INSTRUCTIONS TO FOLLOW: Copy the data word for word, from the line containing "Antje nach Gera, Bernd" to the line containing "herangekommen ist, als gedacht.".

EXCERPTED DATA:

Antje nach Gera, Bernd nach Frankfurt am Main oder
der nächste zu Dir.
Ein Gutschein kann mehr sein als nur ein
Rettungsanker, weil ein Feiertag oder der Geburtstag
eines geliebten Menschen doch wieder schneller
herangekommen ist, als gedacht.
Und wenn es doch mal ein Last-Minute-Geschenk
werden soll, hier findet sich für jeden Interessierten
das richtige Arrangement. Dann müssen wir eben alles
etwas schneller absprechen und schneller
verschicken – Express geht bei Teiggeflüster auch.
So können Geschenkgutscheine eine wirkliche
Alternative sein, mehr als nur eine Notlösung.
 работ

==

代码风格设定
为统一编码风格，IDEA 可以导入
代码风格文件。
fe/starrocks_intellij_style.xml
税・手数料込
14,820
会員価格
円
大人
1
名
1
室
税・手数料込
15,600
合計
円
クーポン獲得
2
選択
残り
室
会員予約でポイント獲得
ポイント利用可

WRITTEN ANSWER:
Antje nach Gera, Bernd nach Frankfurt am Main oder
der nächste zu Dir.
Ein Gutschein kann mehr sein als nur ein
Rettungsanker, weil ein Feiertag oder der Geburtstag
eines geliebten Menschen doch wieder schneller
herangekommen ist, als gedacht.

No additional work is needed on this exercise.